6.  Writing a Comedi driver

6.1. Communication user-space — kernel-space
6.2. Generic functionality
6.3. Board-specific functionality
6.4. Callbacks, events and interrupts
6.5. Device driver caveats
6.6. Integrating the driver in the Comedi library

This section explains the most important implementations aspects of the Comedi device drivers. It tries to give the interested device driver writer an overview of the different steps required to write a new device driver.

This section does not explain all implementation details of the Comedi software itself: Comedi has once and for all solved lots of boring but indispensable infrastructural things, such as: timers, management of which drivers are active, memory management for drivers and buffers, wrapping of RTOS-specific interfaces, interrupt handler management, general error handling, the /proc interface, etc. So, the device driver writers can concentrate on the interesting stuff: implementing their specific interface card's DAQ functionalities.

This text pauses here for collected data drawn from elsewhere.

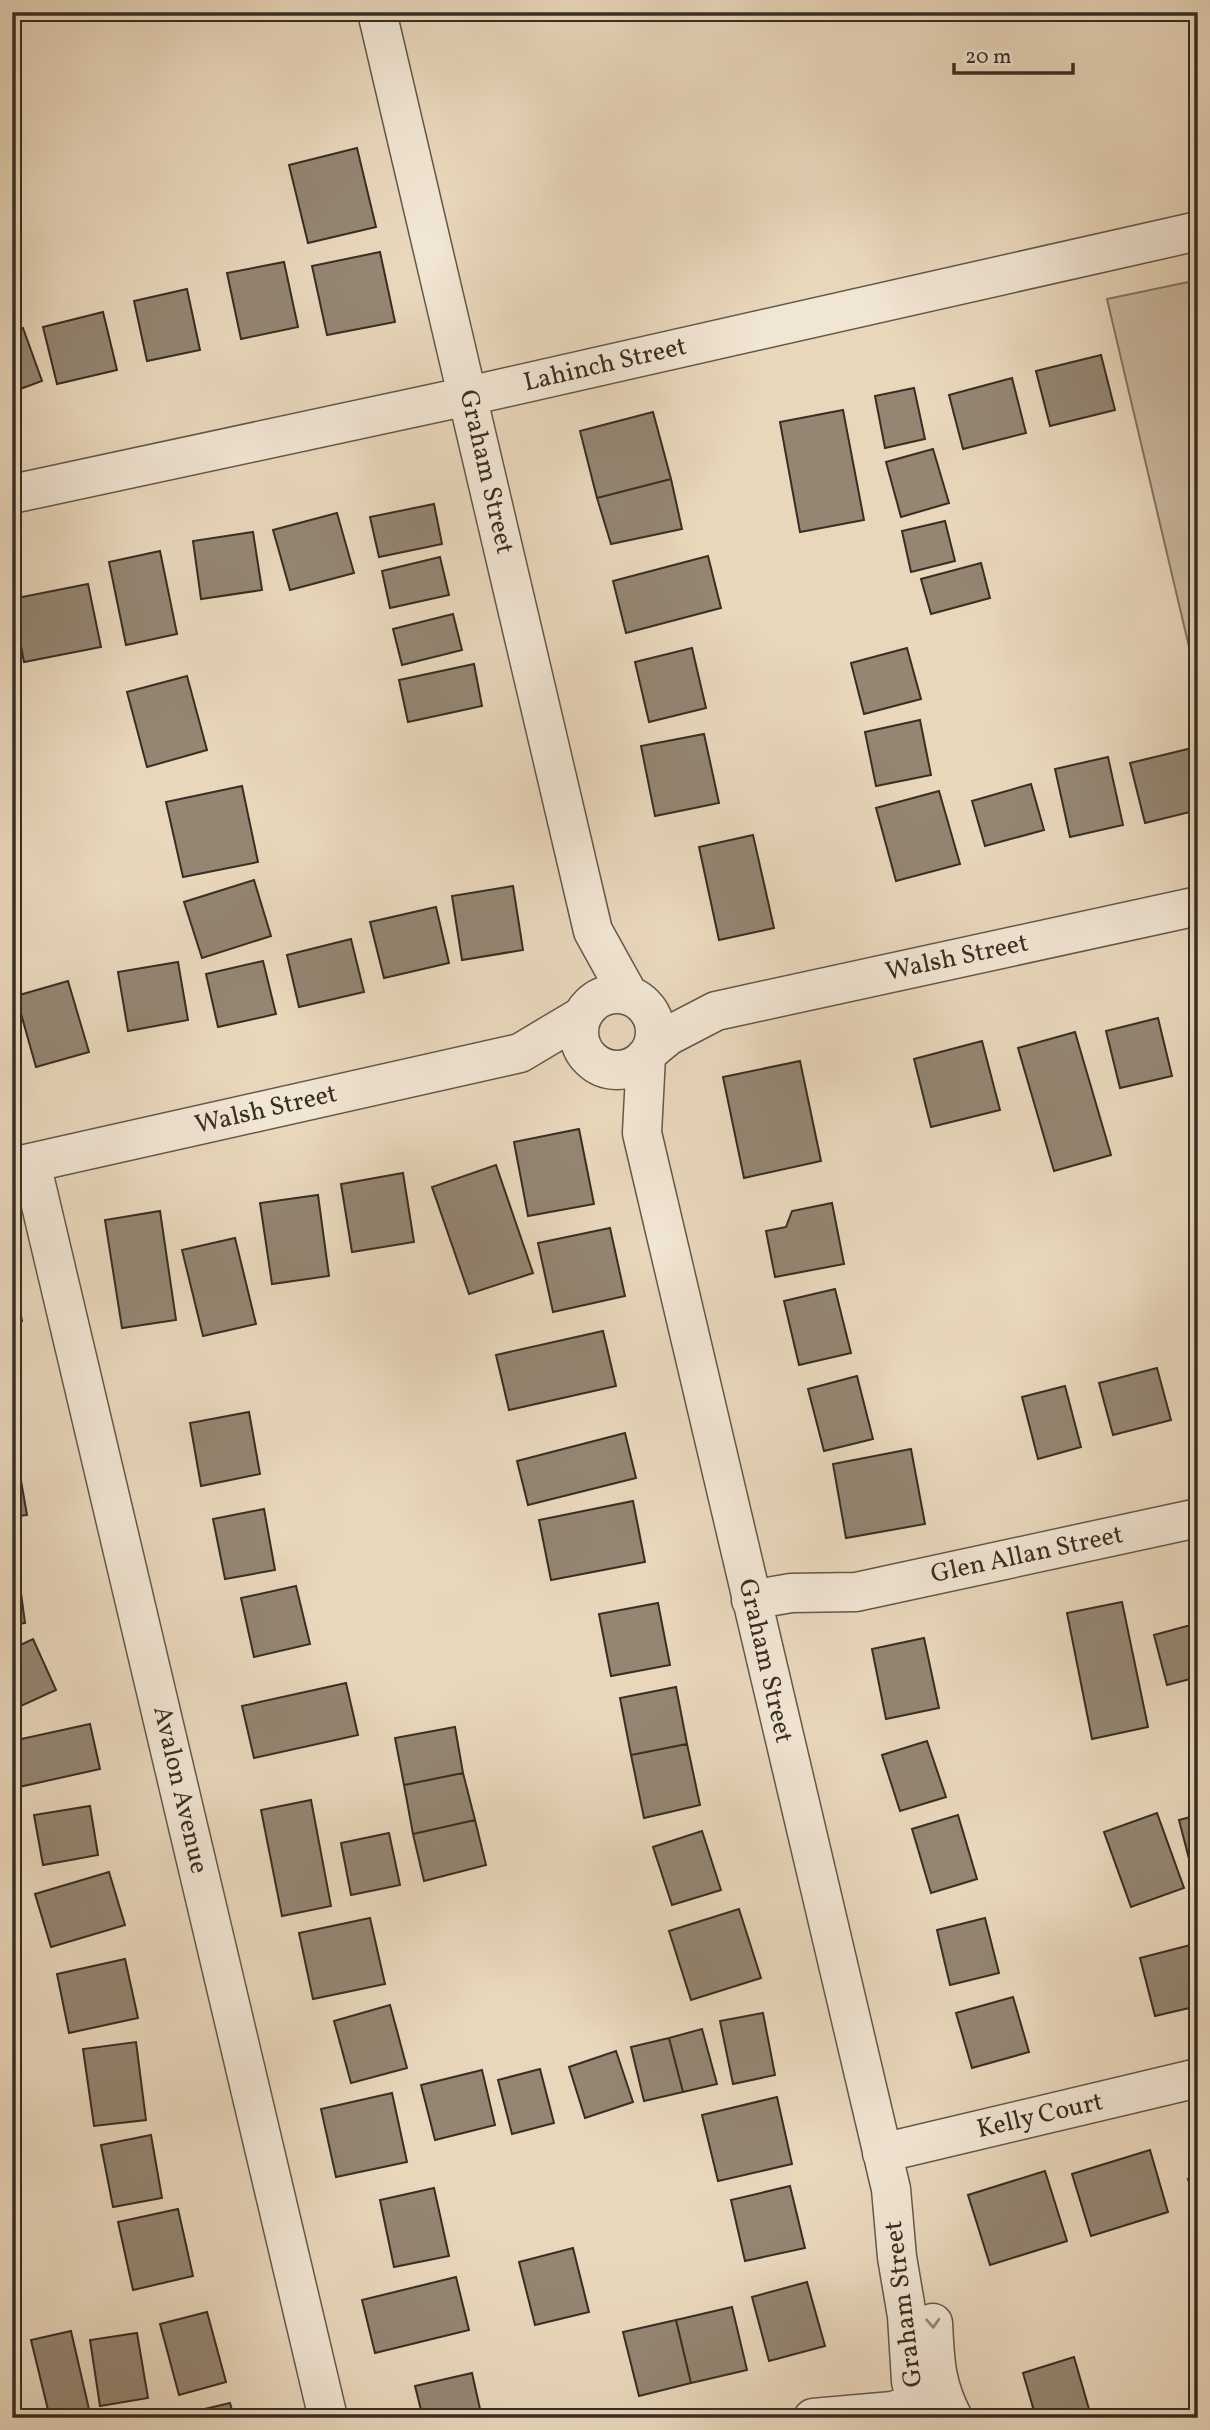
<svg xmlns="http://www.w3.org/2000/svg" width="1210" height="2430" font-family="Vollkorn,serif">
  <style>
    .green { fill: #cbbaa2; stroke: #827462; stroke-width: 2 }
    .building { fill: #948673; stroke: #382e23; stroke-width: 2 }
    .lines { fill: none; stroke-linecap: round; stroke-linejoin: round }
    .minor-casing { stroke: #645849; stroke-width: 41 }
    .minor { stroke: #f1e5d3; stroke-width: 38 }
    .oneway { stroke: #948a7b }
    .labels { text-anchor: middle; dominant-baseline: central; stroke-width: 5; stroke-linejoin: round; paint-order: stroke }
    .street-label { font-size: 26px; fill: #382e23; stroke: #f1e5d3 }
  </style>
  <rect width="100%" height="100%" fill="#e9d7bc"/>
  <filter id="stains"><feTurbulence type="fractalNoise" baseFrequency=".00286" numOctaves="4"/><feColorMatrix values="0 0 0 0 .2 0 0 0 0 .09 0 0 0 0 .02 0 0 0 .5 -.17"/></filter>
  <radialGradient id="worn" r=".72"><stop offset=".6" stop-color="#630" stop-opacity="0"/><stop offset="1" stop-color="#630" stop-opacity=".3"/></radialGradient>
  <path class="green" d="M1198 280V685L1107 299Z"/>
  <path class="building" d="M357 148 376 227 308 243 289 165Z
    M380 252 395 322 327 335 312 266Z
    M284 262 298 327 241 339 227 273Z
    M187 289 200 350 147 361 134 301Z
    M103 312 117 370 57 384 43 327Z
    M23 328 42 381 12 392V332Z
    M1101 355 1115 410 1050 426 1036 371Z
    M1012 378 1026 433 963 449 949 395Z
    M914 388 925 439 885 448 875 396Z
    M843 410 864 520 800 532 780 422Z
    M653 412 671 479 597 498 580 431Z
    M933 449 949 503 901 517 886 462Z
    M671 479 682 529 611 544 597 498Z
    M434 504 442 544 379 557 370 517Z
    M337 513 354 573 290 590 273 530Z
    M945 521 955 561 911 572 902 531Z
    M253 532 262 590 201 599 193 541Z
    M160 551 177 634 126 645 109 562Z
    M708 556 721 608 626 633 613 581Z
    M440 557 449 595 390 608 382 571Z
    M981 563 990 598 931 614 921 579Z
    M88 584 101 647 24 662 12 599Z
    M453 614 462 650 402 665 393 629Z
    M692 648 706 708 649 722 635 662Z
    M907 648 921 699 864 714 851 663Z
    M474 664 482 706 408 722 399 680Z
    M187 676 207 750 147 767 127 692Z
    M920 720 931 775 876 786 865 732Z
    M704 734 719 803 655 816 641 746Z
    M1192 748 1198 771V810L1145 823 1130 763Z
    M1108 757 1123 825 1070 837 1055 769Z
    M1031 784 1044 830 985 846 972 801Z
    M242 786 258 862 183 877 166 802Z
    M939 791 960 864 896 881 876 808Z
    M753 835 774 928 719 940 699 847Z
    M254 880 271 936 202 958 184 902Z
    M513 886 523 950 462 960 452 896Z
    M436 907 449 963 384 978 370 922Z
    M351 939 364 992 299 1007 287 955Z
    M263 961 276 1014 218 1027 206 974Z
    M178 962 188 1020 128 1031 118 972Z
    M68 981 89 1052 36 1067 16 996Z
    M1158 1018 1172 1076 1120 1088 1106 1031Z
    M1075 1032 1111 1155 1054 1171 1018 1048Z
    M982 1041 1000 1110 931 1127 914 1059Z
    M800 1061 821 1161 744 1178 723 1077Z
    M579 1129 594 1204 528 1216 514 1142Z
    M496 1165 533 1273 469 1294 432 1187Z
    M403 1173 414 1242 352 1252 341 1184Z
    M318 1195 329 1276 272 1284 260 1203Z
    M832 1203 844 1264 775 1277 766 1231 786 1227 792 1211Z
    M160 1211 176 1320 122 1328 105 1220Z
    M610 1228 625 1296 553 1312 538 1243Z
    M235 1238 256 1324 203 1336 182 1250Z
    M12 1272 22 1321 12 1323Z
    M835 1289 851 1353 799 1365 784 1301Z
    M603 1331 616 1386 509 1410 496 1355Z
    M1198 1354V1389L1189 1356Z
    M1157 1368 1171 1420 1113 1435 1099 1383Z
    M857 1376 873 1439 824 1451 808 1389Z
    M1065 1386 1081 1447 1038 1459 1022 1397Z
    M249 1412 260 1474 201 1486 190 1423Z
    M625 1433 636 1478 528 1505 517 1461Z
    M911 1449 925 1524 846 1538 833 1464Z
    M12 1452H16L27 1515 12 1517Z
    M633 1501 645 1562 551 1580 539 1520Z
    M264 1509 275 1570 225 1579 213 1519Z
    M12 1556H16L25 1623 12 1625Z
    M296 1586 310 1644 254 1657 241 1598Z
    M1122 1602 1148 1727 1092 1739 1067 1613Z
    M658 1603 670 1665 611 1676 599 1614Z
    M1198 1623V1677L1167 1685 1154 1635Z
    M924 1638 939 1708 886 1719 872 1649Z
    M33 1639 56 1690 12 1710V1649Z
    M346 1683 358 1735 254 1758 242 1706Z
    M676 1687 687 1744 631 1755 620 1698Z
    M90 1724 100 1769 19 1787 12 1754V1741Z
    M455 1727 463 1773 404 1785 395 1738Z
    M927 1741 946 1797 900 1811 882 1755Z
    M687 1744 700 1805 644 1818 631 1755Z
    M463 1773 475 1820 413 1834 404 1785Z
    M311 1800 331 1906 282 1916 261 1810Z
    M90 1806 98 1855 43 1865 34 1815Z
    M1157 1813 1184 1888 1131 1907 1104 1832Z
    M958 1815 977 1879 931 1893 912 1829Z
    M1198 1815V1890H1197L1179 1820Z
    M475 1820 486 1865 424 1881 413 1834Z
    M702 1831 721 1890 672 1905 653 1847Z
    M389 1833 400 1885 351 1895 341 1843Z
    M109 1872 125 1925 51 1947 35 1894Z
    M739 1909 761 1978 691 2000 669 1931Z
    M370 1918 385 1984 313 1999 299 1933Z
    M985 1918 999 1973 950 1985 937 1930Z
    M1198 1943V2006L1155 2016 1140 1958Z
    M125 1959 138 2018 69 2033 57 1974Z
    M1013 1997 1029 2052 972 2068 956 2013Z
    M390 2005 407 2068 351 2083 334 2021Z
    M763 2013 775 2075 733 2084 720 2021Z
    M702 2029 717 2084 683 2092 669 2038Z
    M669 2038 683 2092 644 2101 631 2047Z
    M136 2042 146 2120 94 2126 83 2049Z
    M616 2051 633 2102 585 2118 569 2067Z
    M540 2069 554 2123 512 2134 498 2080Z
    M482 2070 495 2125 435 2140 421 2085Z
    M392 2093 407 2162 336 2177 321 2109Z
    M777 2097 792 2164 718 2181 702 2115Z
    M151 2135 162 2198 113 2207 101 2145Z
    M1150 2150 1168 2212 1091 2236 1072 2174Z
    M1045 2171 1067 2241 990 2265 968 2195Z
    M1198 2176V2210L1188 2179Z
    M790 2186 805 2248 745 2261 731 2200Z
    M434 2188 449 2256 394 2267 380 2200Z
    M178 2209 193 2276 133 2290 118 2222Z
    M573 2248 589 2312 535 2325 519 2262Z
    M456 2277 469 2330 375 2353 362 2300Z
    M807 2282 825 2346 769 2361 752 2297Z
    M732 2307 747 2370 691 2383 676 2320Z
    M207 2312 226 2382 179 2395 160 2324Z
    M676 2320 691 2383 639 2396 623 2332Z
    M71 2331 91 2418H50L31 2340Z
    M137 2333 148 2398 100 2406 90 2340Z
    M1074 2357 1091 2416 1084 2418H1036L1023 2373Z
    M472 2373 482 2418H423L415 2386Z
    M230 2403 234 2418H167Z"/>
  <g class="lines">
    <defs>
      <path id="minor" d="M377 12 593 931 629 996
        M12 494 468 396 1198 231
        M579 1032a38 38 0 1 1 76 0a38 38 0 1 1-76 0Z
        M650 1051 668 1036 716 1011 1198 906
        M646 1056 642 1133 891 2189 897 2257 907 2316 911 2381 916 2403 924 2418
        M31 1163 328 2418
        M12 1167 520 1053 582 1016
        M751 1600 791 1593 856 1592 1198 1518
        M882 2153 1198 2078
        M933 2323C935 2361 935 2383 953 2418
        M813 2418 893 2411 916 2403 937 2387"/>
    </defs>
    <use href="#minor" class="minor-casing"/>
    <use href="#minor" class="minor"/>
  </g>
  <defs><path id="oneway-chevron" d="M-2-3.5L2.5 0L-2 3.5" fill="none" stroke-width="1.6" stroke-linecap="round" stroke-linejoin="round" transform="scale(1.75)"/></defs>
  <use class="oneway" href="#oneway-chevron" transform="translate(933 2323) rotate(87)"/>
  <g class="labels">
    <g class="street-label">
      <text transform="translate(605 365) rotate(-13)">Lahinch Street</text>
      <text transform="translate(486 472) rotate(77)">Graham Street</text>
      <text transform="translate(957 958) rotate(-12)">Walsh Street</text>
      <text transform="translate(266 1110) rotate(-13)">Walsh Street</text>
      <text transform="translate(1027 1555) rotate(-12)">Glen Allan Street</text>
      <text transform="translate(765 1661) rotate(77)">Graham Street</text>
      <text transform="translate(180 1790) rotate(77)">Avalon Avenue</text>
      <text transform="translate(1040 2116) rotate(-13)">Kelly Court</text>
      <text transform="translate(904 2304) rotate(-97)">Graham Street</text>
    </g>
  </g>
  <rect width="1210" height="2430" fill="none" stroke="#e9d7bc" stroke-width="42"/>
  <rect x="14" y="14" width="1182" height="2402" fill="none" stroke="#382e23" stroke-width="3.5"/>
  <rect x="21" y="21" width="1168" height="2388" fill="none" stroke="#382e23" stroke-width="2"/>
  <path d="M954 63v10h119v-10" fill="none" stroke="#382e23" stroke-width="3.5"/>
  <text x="965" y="63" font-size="21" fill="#382e23" stroke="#f1e5d3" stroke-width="5" paint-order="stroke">20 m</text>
  <rect width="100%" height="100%" filter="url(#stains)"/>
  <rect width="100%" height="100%" fill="url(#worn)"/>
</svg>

In order to make a decent Comedi device driver, you must know the answers to the following questions:

6.1.  Communication user-space — kernel-space

In user-space, you interact with the functions implemented in the Comedilib library. Most of the device driver core of the Comedilib library is found in lib subdirectory.

All user-space Comedi instructions and commands are transmitted to kernel space through a traditional ioctl system call. (See lib/ioctl.c in Comedilib.) The user-space information command is encoded as a number in the ioctl call, and decoded in the kernel-space library. There, they are executed by their kernel-space counterparts. This is done in the comedi_fops.c file in the Comedi sources: the comedi_unlocked_ioctl function processes the results of the ioctl system call, interprets its contents, and then calls the corresponding kernel-space do_…_ioctl function(s). For example, a Comedi instruction is further processed by the do_insn_ioctl function. (Which, in turn, uses parse_insn for further detailed processing.)

The data corresponding to instructions and commands is transmitted with the copy_from_user function; acquisition data captured by the interface card passes the kernel/user-space boundary with the help of a copy_to_user function.